▸ TASK ITEM
One figure is wanted here: how many lines in the entries hold the word "Grange".

▸ GIVEN DATA
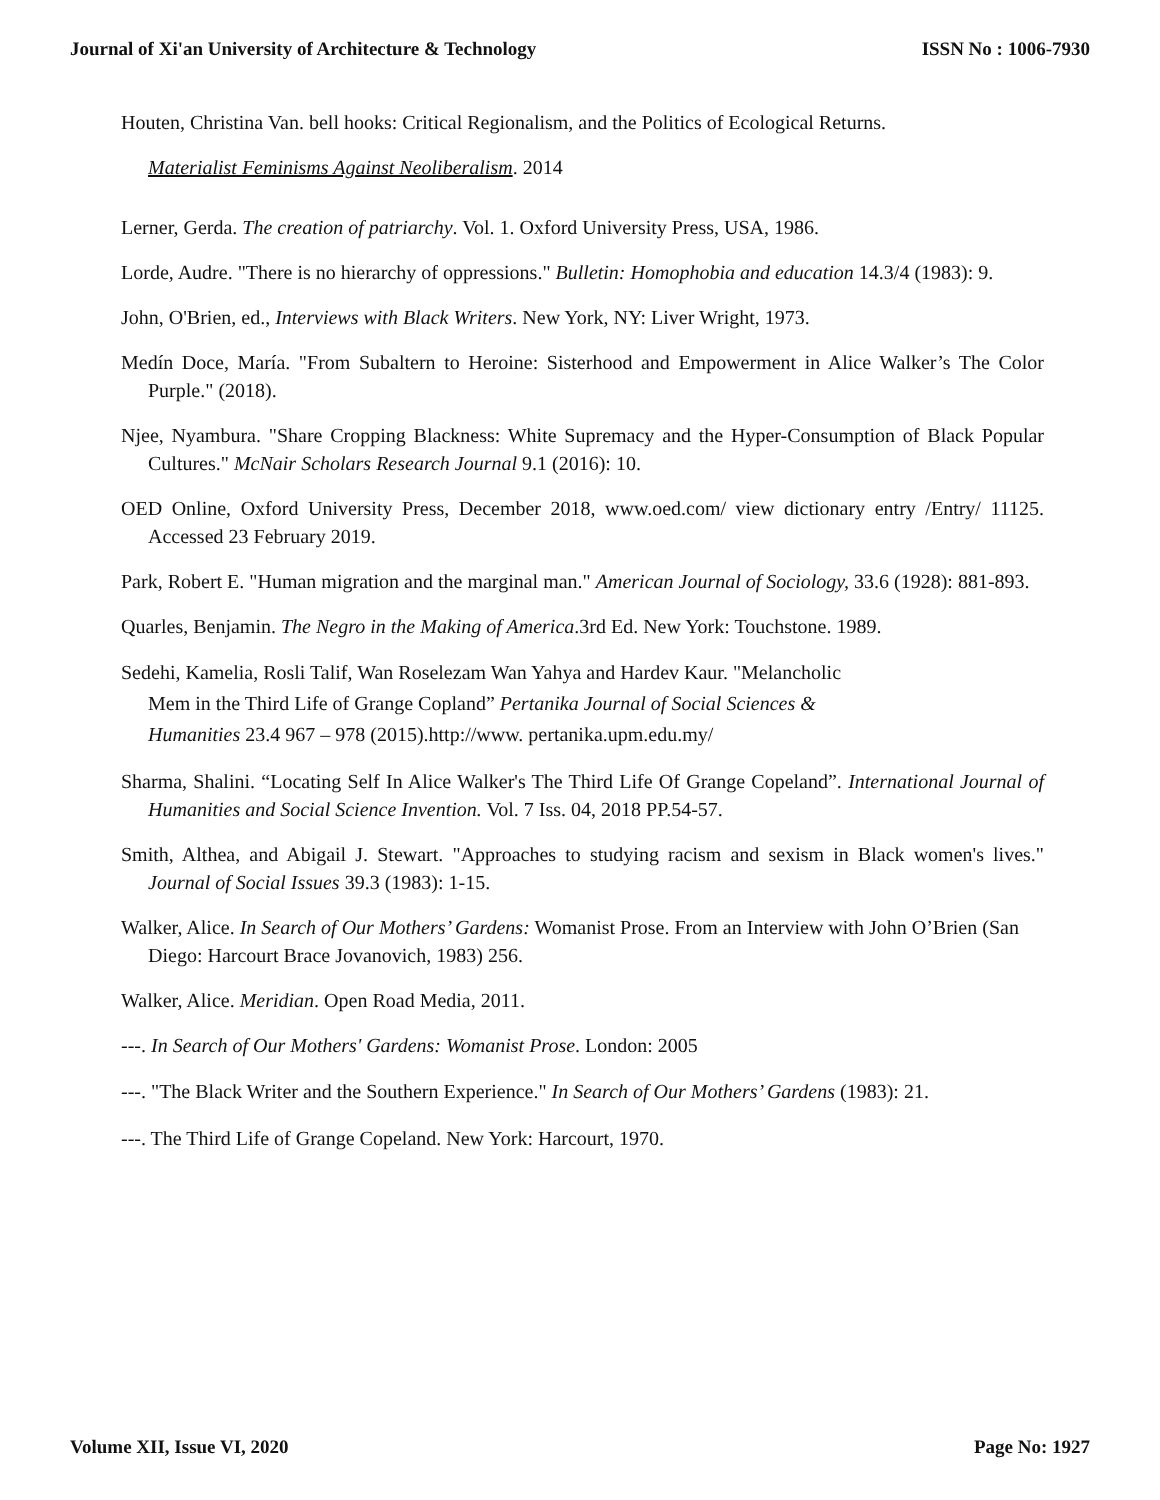Journal of Xi'an University of Architecture & Technology ISSN No : 1006-7930
Houten, Christina Van. bell hooks: Critical Regionalism, and the Politics of Ecological Returns.
Materialist Feminisms Against Neoliberalism. 2014
Lerner, Gerda. The creation of patriarchy. Vol. 1. Oxford University Press, USA, 1986.
Lorde, Audre. "There is no hierarchy of oppressions." Bulletin: Homophobia and education 14.3/4 (1983): 9.
John, O'Brien, ed., Interviews with Black Writers. New York, NY: Liver Wright, 1973.
Medín Doce, María. "From Subaltern to Heroine: Sisterhood and Empowerment in Alice Walker’s The Color Purple." (2018).
Njee, Nyambura. "Share Cropping Blackness: White Supremacy and the Hyper-Consumption of Black Popular Cultures." McNair Scholars Research Journal 9.1 (2016): 10.
OED Online, Oxford University Press, December 2018, www.oed.com/ view dictionary entry /Entry/ 11125. Accessed 23 February 2019.
Park, Robert E. "Human migration and the marginal man." American Journal of Sociology, 33.6 (1928): 881-893.
Quarles, Benjamin. The Negro in the Making of America.3rd Ed. New York: Touchstone. 1989.
Sedehi, Kamelia, Rosli Talif, Wan Roselezam Wan Yahya and Hardev Kaur. "Melancholic
Mem in the Third Life of Grange Copland” Pertanika Journal of Social Sciences &
Humanities 23.4 967 – 978 (2015).http://www. pertanika.upm.edu.my/
Sharma, Shalini. “Locating Self In Alice Walker's The Third Life Of Grange Copeland”. International Journal of Humanities and Social Science Invention. Vol. 7 Iss. 04, 2018 PP.54-57.
Smith, Althea, and Abigail J. Stewart. "Approaches to studying racism and sexism in Black women's lives." Journal of Social Issues 39.3 (1983): 1-15.
Walker, Alice. In Search of Our Mothers’ Gardens: Womanist Prose. From an Interview with John O’Brien (San Diego: Harcourt Brace Jovanovich, 1983) 256.
Walker, Alice. Meridian. Open Road Media, 2011.
---. In Search of Our Mothers' Gardens: Womanist Prose. London: 2005
---. "The Black Writer and the Southern Experience." In Search of Our Mothers’ Gardens (1983): 21.
---. The Third Life of Grange Copeland. New York: Harcourt, 1970.
Volume XII, Issue VI, 2020 Page No: 1927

▸ RESPONSE
3